If Congress makes balance billing illegal for air ambulance companies, would disputes between insurers and private equity-backed transporters finally end? Or would lawmakers be handing all the leverage to insurers?
The answer appears to depend on the air ambulance business model, the insurance company in question, and state regulators—some of whom have faced lawsuits from air ambulance companies over attempts to curb balance bills.
“It changes the business model for the bad actors,” North Dakota Insurance Commissioner Jon Godfread said of the Senate provision, which would extend the proposed ban on balance billing to air ambulances. Godfread is currently embroiled in a lawsuit with Guardian Flight, which is owned by the global private equity firm KKR Financial Holdings.
“There are certain air ambulance companies with no interest in being in-network because they feel emboldened by some of the recent court decisions to balance bill,” Godfread continued, adding: “It’s not the government’s job to keep bad actors in business.”
The air ambulance industry argues that the Senate proposal—which took them by surprise last week—doesn’t address insurers’ role in the balance billing question. “In my opinion there are bad actors that won’t have a reasonable discussion at the table,” said Seth Myers, CEO of Air Evac Lifeteam, of insurance companies. He said he’s observed “individual and unilateral and arbitrary decreases in what some payers would pay.”
For Godfread and other state insurance commissioners, the fact that the provision would remove the balance bill threat is a major win only Congress can secure. It’s up to commissioners to enforce insurance regulations like network adequacy requirements.
In an interview, Myers touched on one of the most acrimonious points for insurers and consumer advocates: the threat of the balance bill. He said much of the public fear over balance bills he sees comes from explanation of benefit notices that actually aren’t bills at all. He posed the hypothetical example where a patient sees that his insurance has paid $10,000 of a $40,000 charge and thinks he is on the hook for the remainder.

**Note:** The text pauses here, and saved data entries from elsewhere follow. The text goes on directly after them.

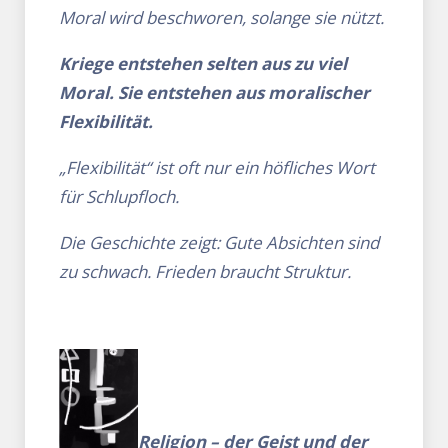
Moral wird beschworen, solange sie nützt.
Kriege entstehen selten aus zu viel
Moral. Sie entstehen aus moralischer
Flexibilität.
„Flexibilität“ ist oft nur ein höfliches Wort
für Schlupfloch.
Die Geschichte zeigt: Gute Absichten sind
zu schwach. Frieden braucht Struktur.
Religion – der Geist und der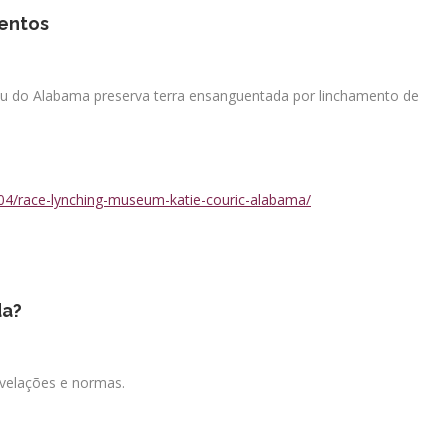
mentos
u do Alabama preserva terra ensanguentada por linchamento de
04/race-lynching-museum-katie-couric-alabama/
da?
revelações e normas.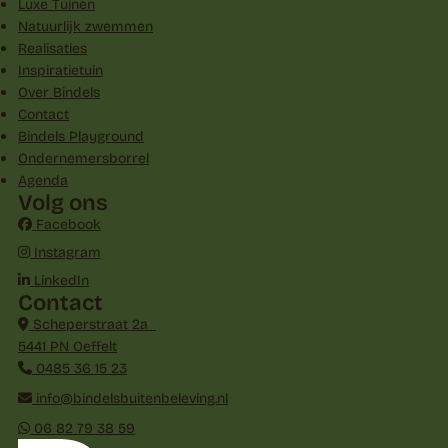
Luxe Tuinen
Natuurlijk zwemmen
Realisaties
Inspiratietuin
Over Bindels
Contact
Bindels Playground
Ondernemersborrel
Agenda
Volg ons
Facebook
Instagram
LinkedIn
Contact
Scheperstraat 2a
5441 PN Oeffelt
0485 36 15 23
info@bindelsbuitenbeleving.nl
06 82 79 38 59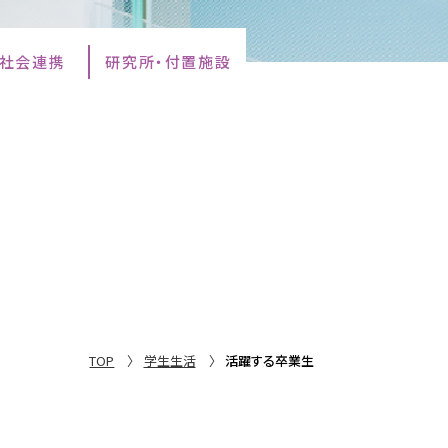
・社会連携
研究所・付置施設
TOP
学生生活
活躍する卒業生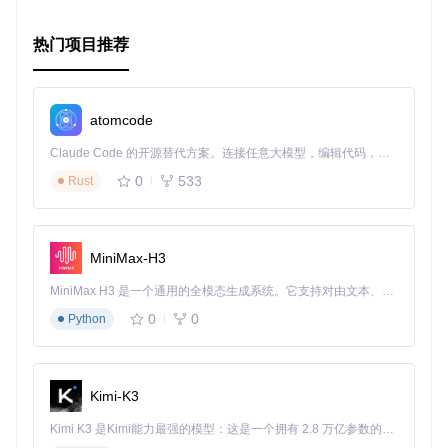
参考。
配置内容概览
: 配置文件可能涵盖以下几个关键方面：
热门项目推荐
JSON-RPC连接
: 指定如何连接到本地或多链节点。
数据库设置
: 包括数据库类型（如SQLite, MySQL等）及
其连接详情。
atomcode
监听端口和地址
: 如果适用，定义浏览器服务监听的网络
接口和端口。
Claude Code 的开源替代方案。连接任意大模型，编辑代码，运行命令，自动验证 — 全自动执行。用 Rust 构建，极致性能。 ｜ An open-source alternative to Claude Code. Connect any LLM, edit code, run commands, and verify changes — autonomously. Built in Rust for speed. Get Started
定时加载
: 如何频繁地从区块链加载并更新数据至数据
0
533
Rust
库。
其他自定义行为
: 搜索设置、是否跨链搜索等高级选项。
由于直接的配置文件名(
conf.example
)或其详细内容没有在
MiniMax-H3
引用中显示，建议查看项目文档或安装后的提示获取最新的配
置模板和说明。
MiniMax H3 是一个通用的全模态生成系统。它支持对由文本、图像、视频和音频组成的多模态上下文进行统一理解，并能生成分辨率高达 2K、时长可达 15 秒的带原生立体声音频的视频。得益于面向任务泛化的系统设计，H3 在预训练阶段就已具备广泛的多模态上下文理解与生成能力，能够出色地执行复杂的多模态指令。
0
0
Python
请注意，实际操作时应参考项目仓库的最新文档，因为上述信
息是基于提供的描述性文本综合而成，细节可能会随着项目更
新而变化。
Kimi-K3
Kimi K3 是Kimi能力最强的模型：这是一个拥有 2.8 万亿参数的混合专家（MoE）模型，具备原生视觉理解能力，并支持 100 万 token 的上下文窗口。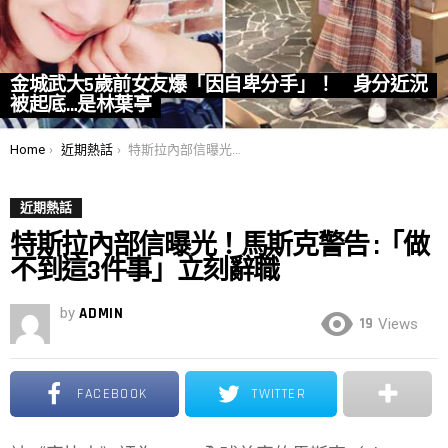
金城武大5歲前女友爆「因自卑分手」！ 身分近況
被起底…是林葉亭
You are here:
Home
近期熱話
特斯拉內部信曝光！馬斯克警告 :「做不到這3件事」立刻辭職
近期熱話
特斯拉內部信曝光！馬斯克警告 :「做
不到這3件事」立刻辭職
by
ADMIN
19
Views
FACEBOOK
TWITTER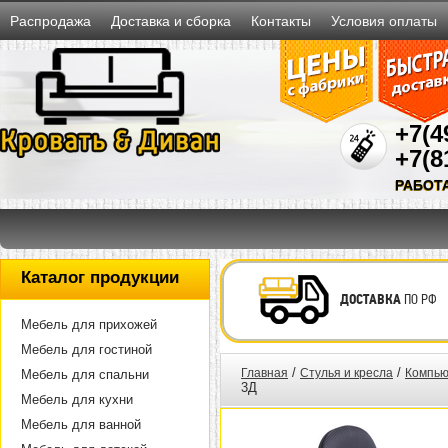
Распродажа
Доставка и сборка
Контакты
Условия оплаты
+7(4
+7(8
РАБОТ
Каталог продукции
ДОСТАВКА
ПО РФ
Мебель для прихожей
Мебель для гостиной
/
/
Главная
Стулья и кресла
Компью
Мебель для спальни
3Д
Мебель для кухни
Мебель для ванной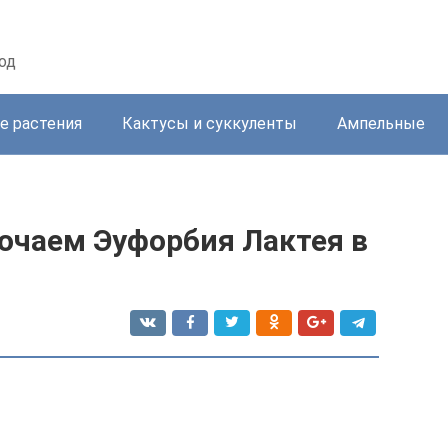
од
е растения
Кактусы и суккуленты
Ампельные
очаем Эуфорбия Лактея в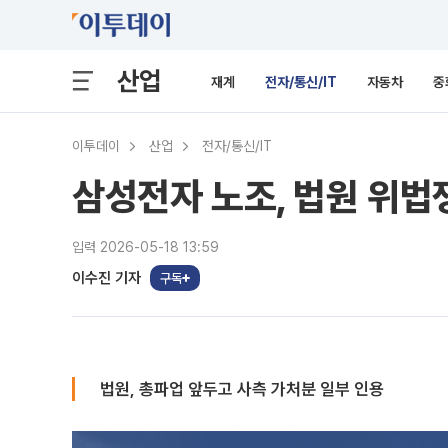
산업
재계
전자/통신/IT
자동차
중
이투데이
산업
전자/통신/IT
삼성전자 노조, 법원 위법
입력 2026-05-18 13:59
이수진 기자
구독
법원, 총파업 앞두고 사측 가처분 일부 인용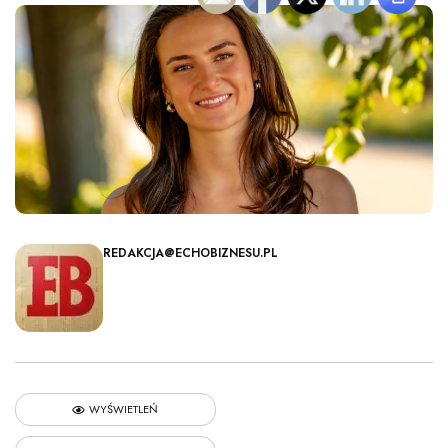
REDAKCJA@ECHOBIZNESU.PL
WYŚWIETLEŃ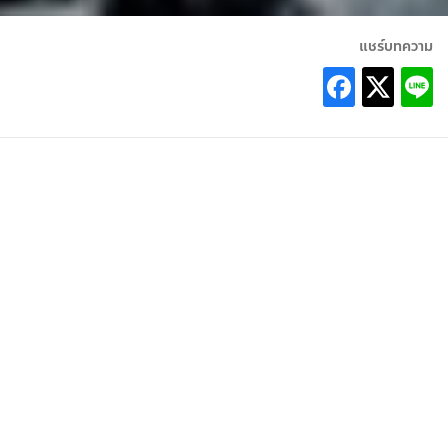
แชร์บทความ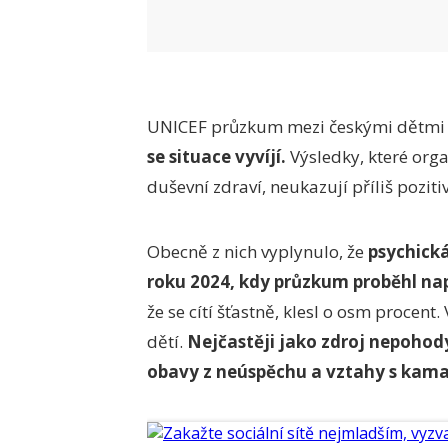
UNICEF průzkum mezi českými dětmi r
se situace vyvíjí.
Výsledky, které org
duševní zdraví, neukazují příliš poziti
Obecně z nich vyplynulo, že
psychická
roku 2024, kdy průzkum proběhl nap
že se cítí šťastně, klesl o osm procent.
dětí.
Nejčastěji jako zdroj nepohod
obavy z neúspěchu a vztahy s kam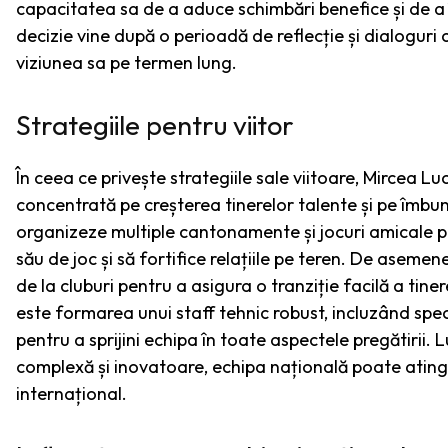
capacitatea sa de a aduce schimbări benefice și de 
decizie vine după o perioadă de reflecție și dialoguri cu
viziunea sa pe termen lung.
Strategiile pentru viitor
În ceea ce privește strategiile sale viitoare, Mircea
concentrată pe creșterea tinerelor talente și pe îmbun
organizeze multiple cantonamente și jocuri amicale pen
său de joc și să fortifice relațiile pe teren. De asem
de la cluburi pentru a asigura o tranziție facilă a tin
este formarea unui staff tehnic robust, incluzând specia
pentru a sprijini echipa în toate aspectele pregătirii
complexă și inovatoare, echipa națională poate ating
internațional.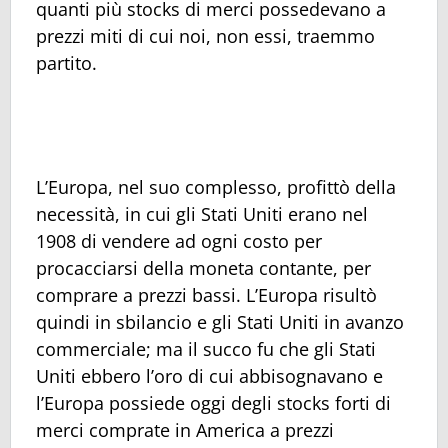
quanti più stocks di merci possedevano a
prezzi miti di cui noi, non essi, traemmo
partito.
L’Europa, nel suo complesso, profittò della
necessità, in cui gli Stati Uniti erano nel
1908 di vendere ad ogni costo per
procacciarsi della moneta contante, per
comprare a prezzi bassi. L’Europa risultò
quindi in sbilancio e gli Stati Uniti in avanzo
commerciale; ma il succo fu che gli Stati
Uniti ebbero l’oro di cui abbisognavano e
l’Europa possiede oggi degli stocks forti di
merci comprate in America a prezzi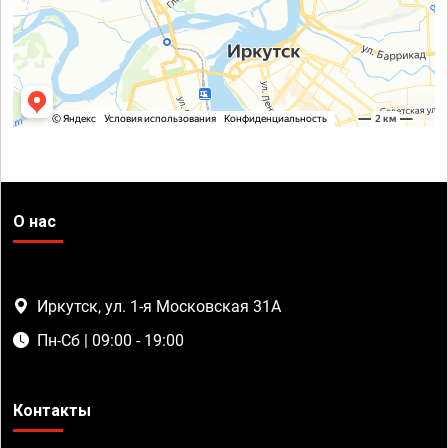
О нас
Иркутск, ул. 1-я Московская 31А
Пн-Сб | 09:00 - 19:00
Контакты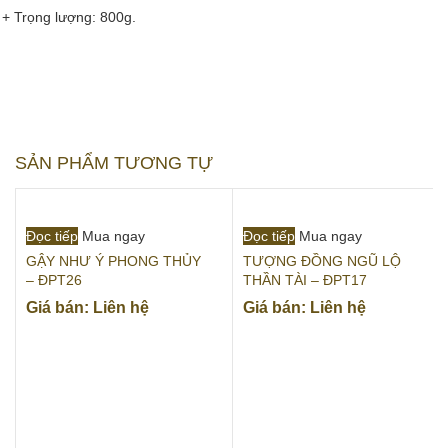
+ Trọng lượng: 800g.
SẢN PHẨM TƯƠNG TỰ
Đọc tiếp
Mua ngay
Đọc tiếp
Mua ngay
GẬY NHƯ Ý PHONG THỦY
TƯỢNG ĐỒNG NGŨ LỘ
– ĐPT26
THẦN TÀI – ĐPT17
Giá bán: Liên hệ
Giá bán: Liên hệ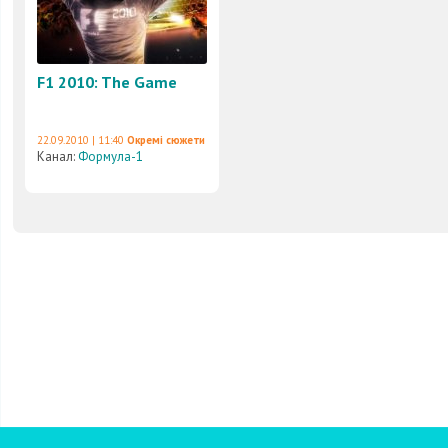
F1 2010: The Game
22.09.2010 | 11:40
Окремі сюжети
Канал:
Формула-1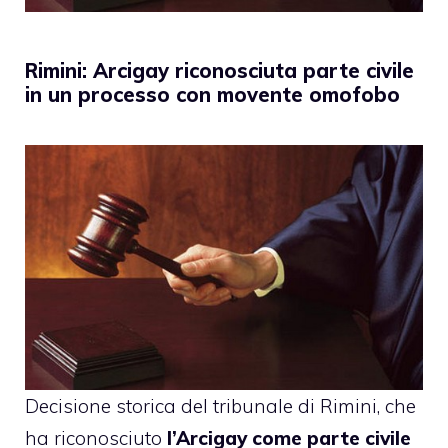
Rimini: Arcigay riconosciuta parte civile
in un processo con movente omofobo
Decisione storica del tribunale di Rimini, che
ha riconosciuto
l’Arcigay come parte civile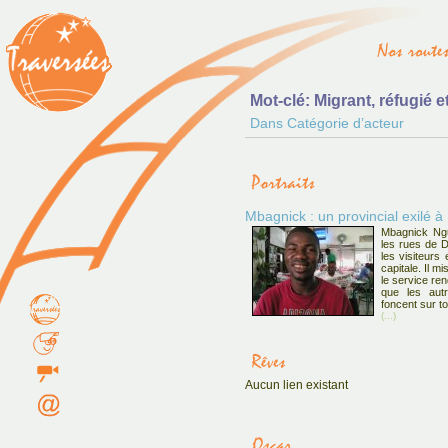
Mot-clé: Migrant, réfugié e
Dans Catégorie d’acteur
Mbagnick : un provincial exilé à
Mbagnick Ng
les rues de 
les visiteurs
capitale. Il mi
le service re
que les autr
foncent sur to
(...)
Aucun lien existant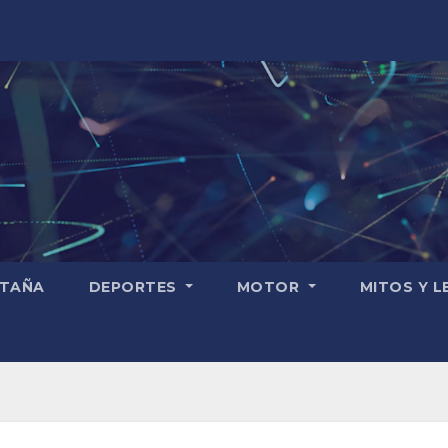
TAÑA
DEPORTES
MOTOR
MITOS Y 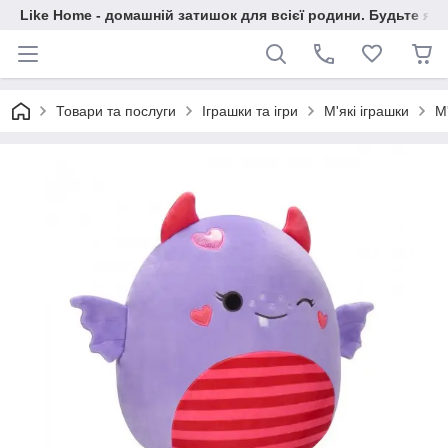
Like Home - домашній затишок для всієї родини. Будьте як 
Товари та послуги
Іграшки та ігри
М'які іграшки
М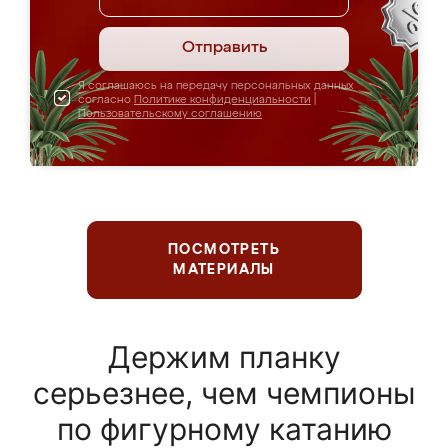
Отправить
Я соглашаюсь на передачу персональных данных
согласно
Политике конфиденциальности
|
Пользовательскому соглашению
ПОСМОТРЕТЬ
МАТЕРИАЛЫ
Держим планку
серьезнее, чем чемпионы
по фигурному катанию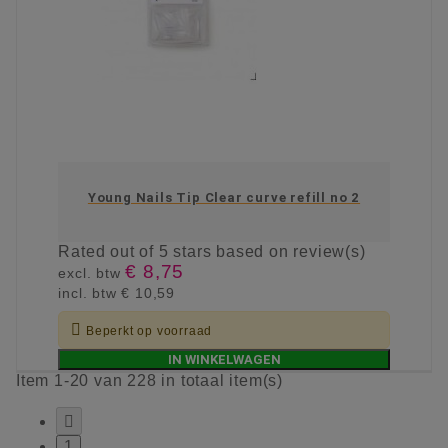
Young Nails Tip Clear curve refill no 2
Rated
out of 5 stars based on
review(s)
€ 8,75
excl. btw
incl. btw
€ 10,59

Beperkt op voorraad
IN WINKELWAGEN
Item 1-20 van 228 in totaal item(s)

1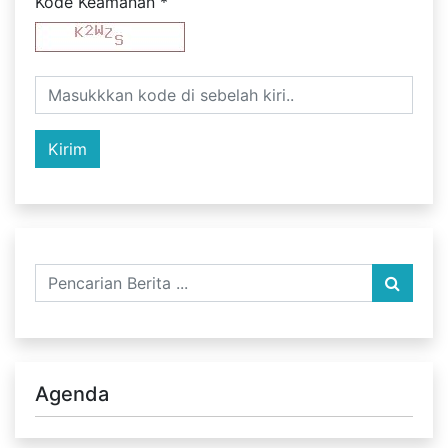
Kode Keamanan
*
Agenda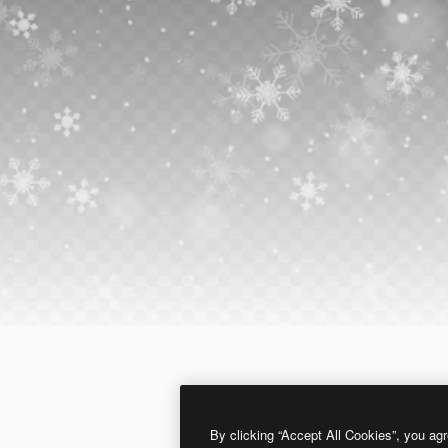
By clicking “Accept All Cookies”, you agr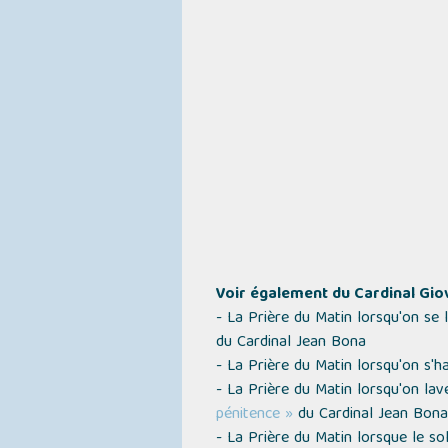
Voir également du Cardinal Gio
- La Prière du Matin lorsqu'on se
du Cardinal Jean Bona
- La Prière du Matin lorsqu'on s'h
- La Prière du Matin lorsqu'on la
pénitence »
du Cardinal Jean Bona
- La Prière du Matin lorsque le so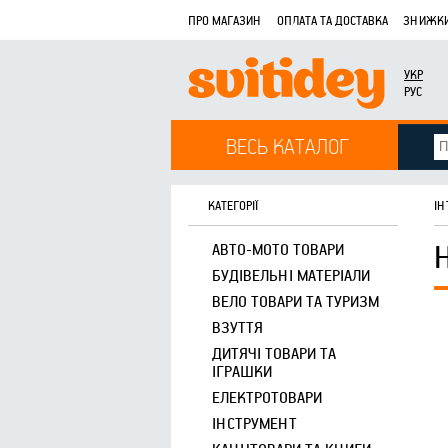
ПРО МАГАЗИН
ОПЛАТА ТА ДОСТАВКА
ЗНИЖКИ
УКР
РУС
ВЕСЬ КАТАЛОГ
КАТЕГОРІЇ
ІН
АВТО-МОТО ТОВАРИ
БУДІВЕЛЬНІ МАТЕРІАЛИ
ВЕЛО ТОВАРИ ТА ТУРИЗМ
ВЗУТТЯ
ДИТЯЧІ ТОВАРИ ТА
ІГРАШКИ
ЕЛЕКТРОТОВАРИ
ІНСТРУМЕНТ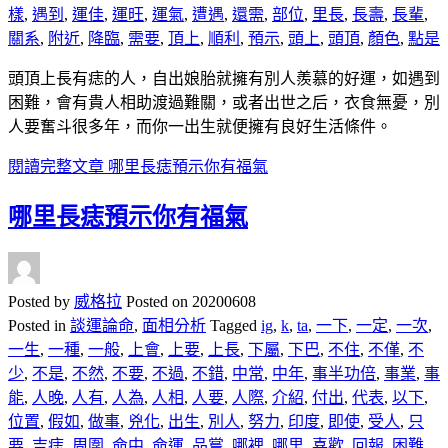
樣
,
遇到
,
運佳
,
運旺
,
運氣
,
遭遇
,
還需
,
部位
,
里長
,
長壽
,
長輩
,
關系
,
附近
,
降臨
,
需要
,
頂上
,
順利
,
預示
,
頭上
,
頭頂
,
顏色
,
點是
頭頂上長有痣的人，自出娘胎就擁有別人羨慕的好運，如遇到
困難，會有貴人相助渡過難關，或者出世之后，衣食無憂，別
人要奮斗很多年，而你一出生就便擁有良好生活條件。
閱讀完整文章
哪里長痣預示你有福氣
哪里長痣預示你有福氣
Posted by
威格拉
Posted on
20200608
Posted in
談運論命
,
面相分析
Tagged
ig
,
k
,
ta
,
一下
,
一定
,
一次
,
一生
,
一種
,
一般
,
上會
,
上要
,
上長
,
下屬
,
下巴
,
不住
,
不僅
,
不
少
,
不是
,
不然
,
不要
,
不過
,
不錯
,
中常
,
中年
,
事半功倍
,
事業
,
事
能
,
人晚
,
人有
,
人為
,
人相
,
人要
,
人際
,
介紹
,
付出
,
代表
,
以下
,
位置
,
假如
,
做事
,
兇化
,
出生
,
別人
,
努力
,
印度
,
即使
,
受人
,
只
要
,
吉痣
,
周圍
,
命中
,
命運
,
品嘗
,
哪裡
,
哪里
,
喜歡
,
回報
,
困難
,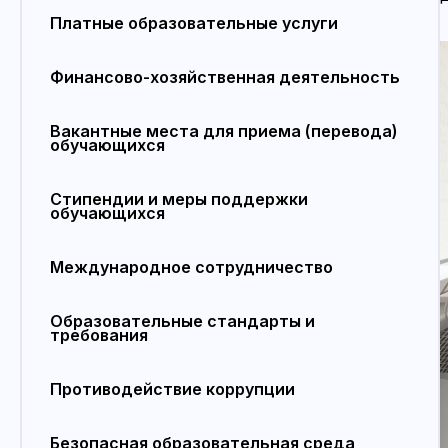
Платные образовательные услуги
Финансово-хозяйственная деятельность
Вакантные места для приема (перевода)
обучающихся
Стипендии и меры поддержки
обучающихся
Международное сотрудничество
Образовательные стандарты и
требования
Противодействие коррупции
Безопасная образовательная среда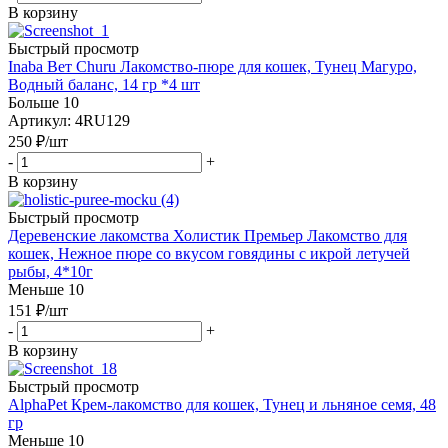
В корзину
Быстрый просмотр
Inaba Вет Churu Лакомство-пюре для кошек, Тунец Магуро,
Водный баланс, 14 гр *4 шт
Больше 10
Артикул: 4RU129
250
₽
/шт
-
+
В корзину
Быстрый просмотр
Деревенские лакомства Холистик Премьер Лакомство для
кошек, Нежное пюре со вкусом говядины с икрой летучей
рыбы, 4*10г
Меньше 10
151
₽
/шт
-
+
В корзину
Быстрый просмотр
AlphaPet Крем-лакомство для кошек, Тунец и льняное семя, 48
гр
Меньше 10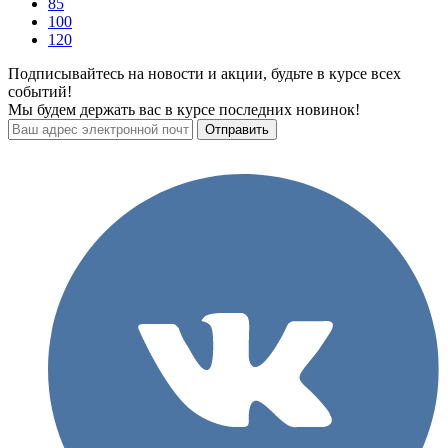
85
100
120
Подписывайтесь на новости и акции, будьте в курсе всех
событий!
Мы будем держать вас в курсе последних новинок!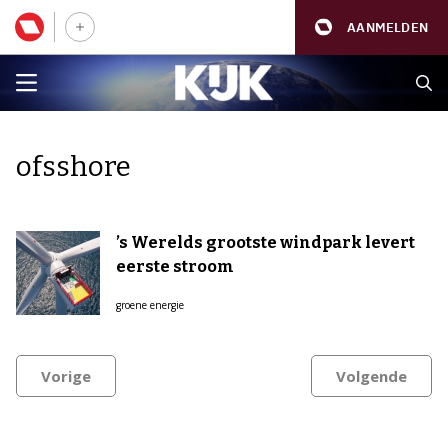
AANMELDEN
ofsshore
’s Werelds grootste windpark levert
eerste stroom
groene energie
Vorige
Volgende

When that happens, he said his company works with the patient to negotiate a higher rate from the insurer. When that’s exhausted, the company then collects whatever the patient is able to pay.
This practice is condemned by patient advocates and insurers alike as a fear tactic that holds patients hostage for the insurance negotiation.
On the insurance side of the equation, not all carriers have gone unscathed either in the controversy of air ambulance bills, such as Anthem in Missouri, which faced scrutiny over its refusal to contract with transporters. Myers has since secured a network agreement.
And an email exchange from late April between officials of Blue Cross and Blue Shield of Illinois and Air Methods Corp.—a company facing its own share of litigation from unhappy patients over its billing practices—shows a stalemate.
Air Methods asked to enter the Blues Illinois network since the company had transported 386 of its members in 2018.
The insurer’s sole in-network air transporter is Alacura, which doesn’t run emergency flights. “Emergent transportation would be negotiated (if eligible) after the fact,” the Blues official wrote to Air Methods.
The emails did not reveal the Air Methods’ rate proposal, although the initial email from a Blues official said he understood that Air Methods was only willing to negotiate a 5% discount off charges. The Blues official ultimately said that the company’s coding system—operated by its parent company Health Care Service Corp.—couldn’t support “any type of standing air ambulance agreement.”
While air ambulances are lobbying hard against the Senate proposal, the potential impact isn’t yet clear. Mississippi could be an example of how it will play out. In that state, where the Blues are also dominant, Mississippians were seeing balance bills of $50,000 and higher for emergency transports. After prodding from Insurance Commissioner Mike Chaney, the Blues raised their rates for out-of-network air transports, he said. He also used an old law to stop balance billing. Since then the problem has largely gone away, he added.